China's yuan weakens, but depreciation expectations ebb
[SHANGHAI] China's yuan weakened on Thursday, with traders expecting the Chinese currency to trade sideways, saying views about further yuan depreciation for the near term had lessened.
Both Chinese and foreign banks were purchasing US dollars in the morning session, taking a "buy low, sell high" strategy to make quick profits, traders said.
The People's Bank of China set the midpoint rate at 6.6620 per US dollar prior to market open, weaker than the previous fix of 6.6555.
The spot market opened at 6.6663 per US dollar and was changing hands at 6.6664 at midday, 54 pips weaker than the previous late session close and 0.07 per cent weaker than the midpoint.
"There is no strong expectation about the yuan depreciation at the current level, which has not triggered much intervention from the central bank this morning," said a Shanghai-based trader at a foreign bank.
"But when the yuan dips below 6.68 per dollar, investors will settle their bets," he added, pointing out that investors have a consensus that the central bank may intervene in the market to stabilise the yuan when it breaches the watershed level and heads to the psychologically important 6.7 level.
Some traders said current sideways trading in the yuan was very similar to the situation ahead of China's sharp one-off devaluation last August, but they said they did not expect another one-off move.
The yuan is expected to weaken more than previously thought in a year from now, as a slowdown in growth in Asia and rising chances of US rate increases boost the US dollar, a Reuters poll found this month.
The yuan is expected to slip to 6.80 per US dollar by the end of February, and eventually to 6.89 a year from now.
Traders said the market had not reacted much to China's better-than-expected trade data on Thursday or foreign exchange figures on Wednesday.
China's imports unexpectedly rose in August for the first time in nearly two years while exports fell at a more modest pace. Foreign exchange reserves fell by a "modest" US$15.89 billion to US$3.185 trillion in August.
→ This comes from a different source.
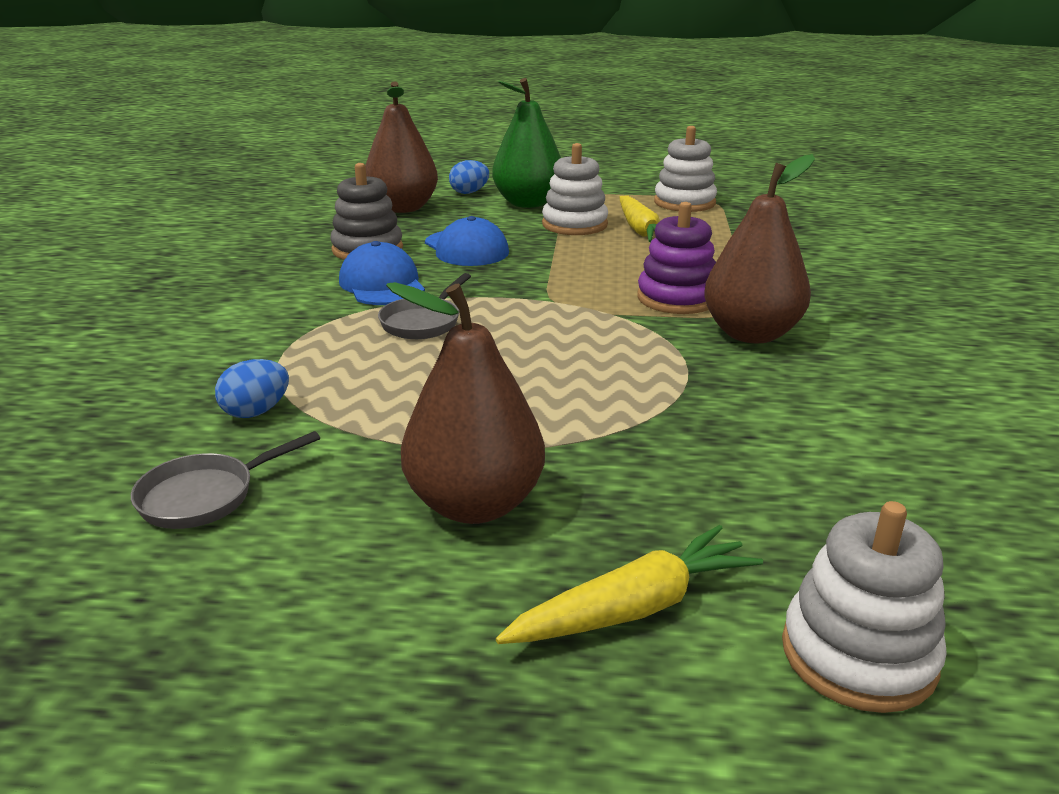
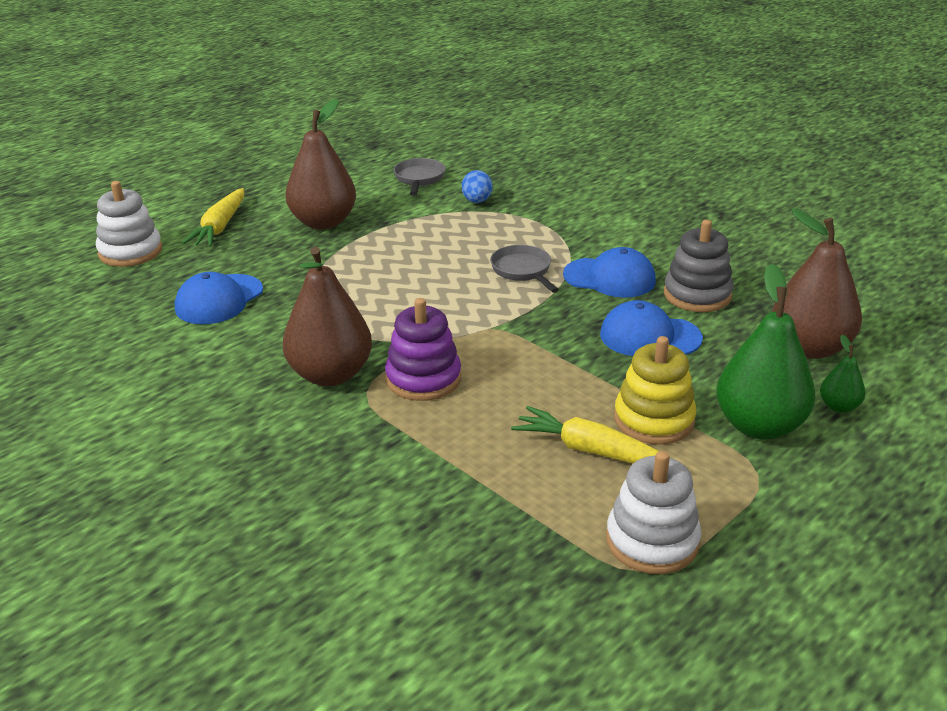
camera: 130 degrees right, 5 degrees up
(469, 192) = (839, 406): blue egg -> green pear
(574, 225) = (654, 420): white stacking toy -> yellow stacking toy
(782, 464) = (219, 300): none -> blue cap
Traders believe the central bank has stepped in via state-run banks since mid-July to slow the pace of depreciation in the yuan, which has weakened 2.6 per cent against the US dollar so far this year.
The Thomson Reuters/HKEX Global CNH index, which tracks the offshore yuan against a basket of currencies on a daily basis, stood at 94.44, firmer than the previous day's 94.43.
The global US dollar index fell to 94.871 from the previous close of 94.956.
The offshore yuan was trading 0.11 per cent weaker than the onshore spot at 6.674 per US dollar.
Offshore one-year non-deliverable forwards contracts (NDFs), considered the best available proxy for forward-looking market expectations of the yuan's value, traded at 6.827, 2.42 per cent weaker than the midpoint.
One-year NDFs are settled against the midpoint, not the spot rate.